Sento di nuovo il suo profumo, fiori d'arancio, non so se sia un caso o un tempismo astrale ma, mi ritrovo a piangere e tirare dalla maglietta Dan per farlo sedere al mio fianco.
«Manca anche a me» dico dandogli una pacca sulla spalla, come se, per un momento, fossimo tornati quei ragazzini che stavano ore a fumare su un marciapiede d'asfalto. Sento le sue ossa spigolose scuotersi.
Quello che un tempo era il mio migliore amico, mi guarda per un secondo. Gli occhi annebbiati e il viso sgranato. Lo sto perdonando, anche se non lo dico, mi conosce e so che lo sta leggendo. Poggia i gomiti sulle ginocchia, lasciando le mani a penzoloni verso il pavimento e china la testa per scoppiare nuovamente in un pianto incessante. Mi ritrovo a ingoiare gli spilli che sento in gola ma, irruenti, le lacrime cominciano a pizzicarmi la vista.

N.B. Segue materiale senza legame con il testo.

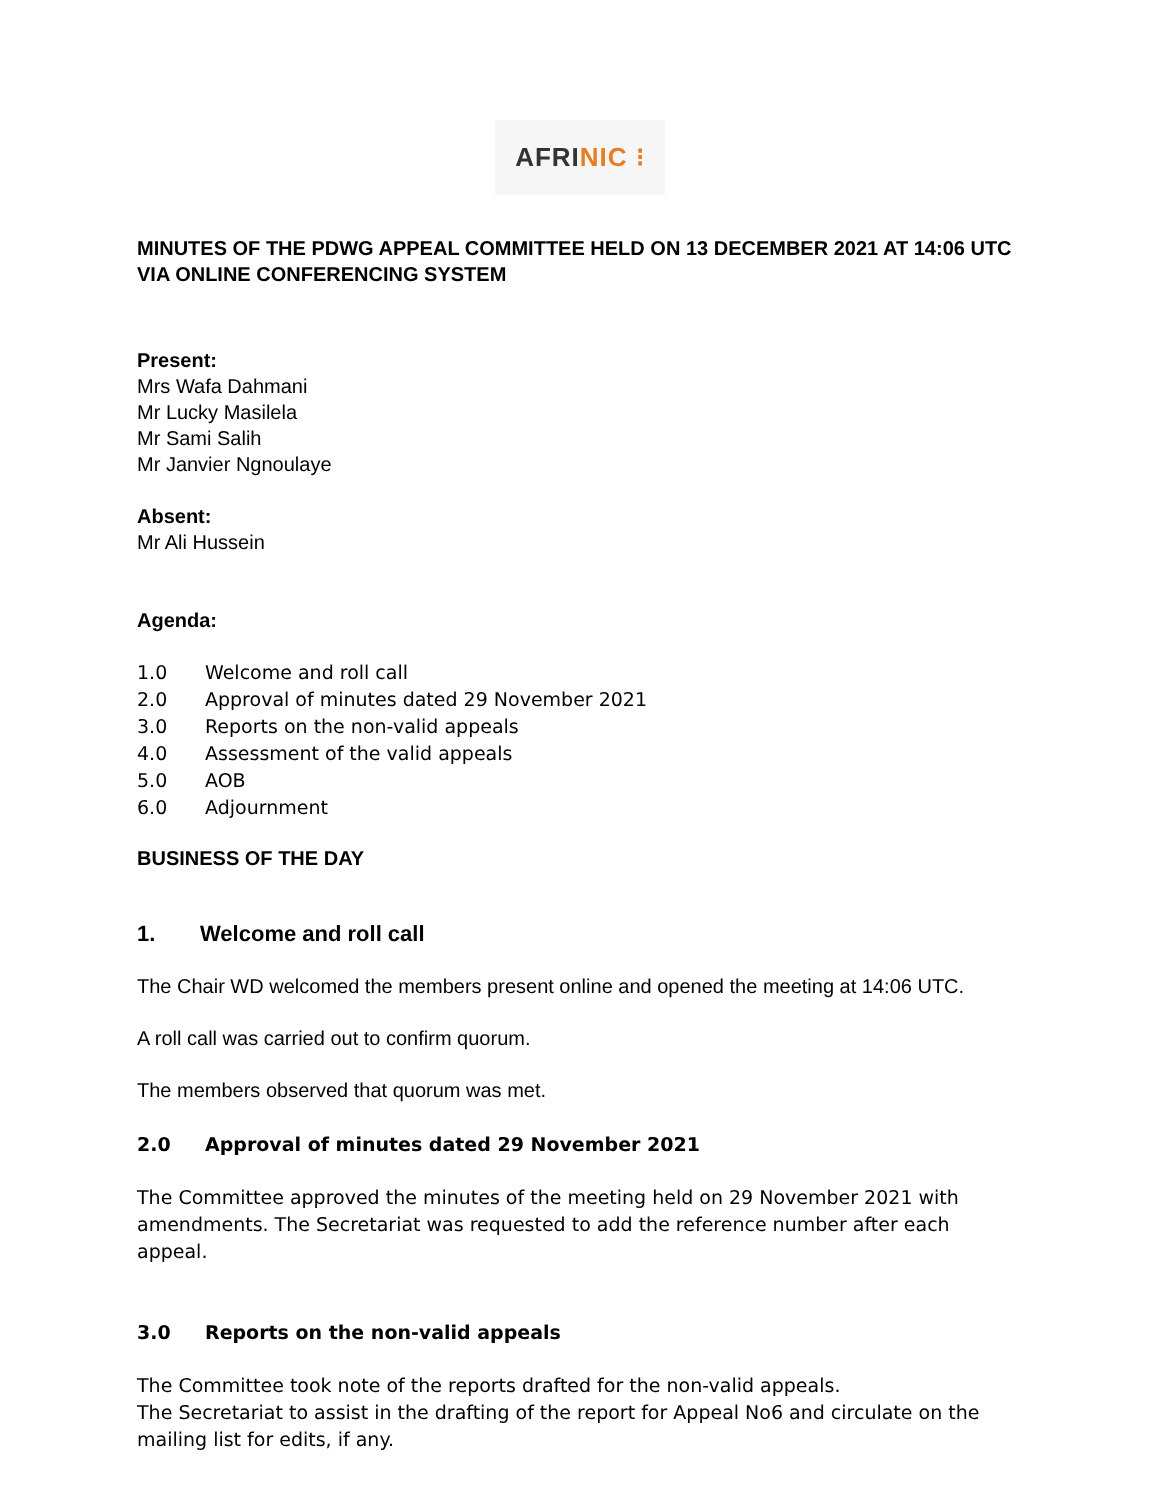AFRINIC ⁝
MINUTES OF THE PDWG APPEAL COMMITTEE HELD ON 13 DECEMBER 2021 AT 14:06 UTC VIA ONLINE CONFERENCING SYSTEM
Present:
Mrs Wafa Dahmani
Mr Lucky Masilela
Mr Sami Salih
Mr Janvier Ngnoulaye
Absent:
Mr Ali Hussein
Agenda:
1.0 Welcome and roll call
2.0 Approval of minutes dated 29 November 2021
3.0 Reports on the non-valid appeals
4.0 Assessment of the valid appeals
5.0 AOB
6.0 Adjournment
BUSINESS OF THE DAY
1. Welcome and roll call
The Chair WD welcomed the members present online and opened the meeting at 14:06 UTC.
A roll call was carried out to confirm quorum.
The members observed that quorum was met.
2.0 Approval of minutes dated 29 November 2021
The Committee approved the minutes of the meeting held on 29 November 2021 with amendments. The Secretariat was requested to add the reference number after each appeal.
3.0 Reports on the non-valid appeals
The Committee took note of the reports drafted for the non-valid appeals.
The Secretariat to assist in the drafting of the report for Appeal No6 and circulate on the mailing list for edits, if any.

Non so quanto tempo passi prima che lo stereo finisca di far girare l'intero cd. Forse mezz'ora, forse due minuti, forse giorni. Forrester si alza quasi si stesse trascinando, guarda la stanza asciugandosi gli occhi e sorride davanti una foto sulla parete; mia sorella è seduta sulle sue gambe, si abbracciano su una panchina, gli lecca scherzosamente l'orecchio e questo finge un urlo disperato.
Raggiunge il ciglio della porta prima di girarsi un secondo verso di me.
«Mi mancherai per sempre» farfuglia con occhi bassi.
La porta si chiude, lasciandomi in un silenzio tombale. Per la prima volta però, fa meno paura.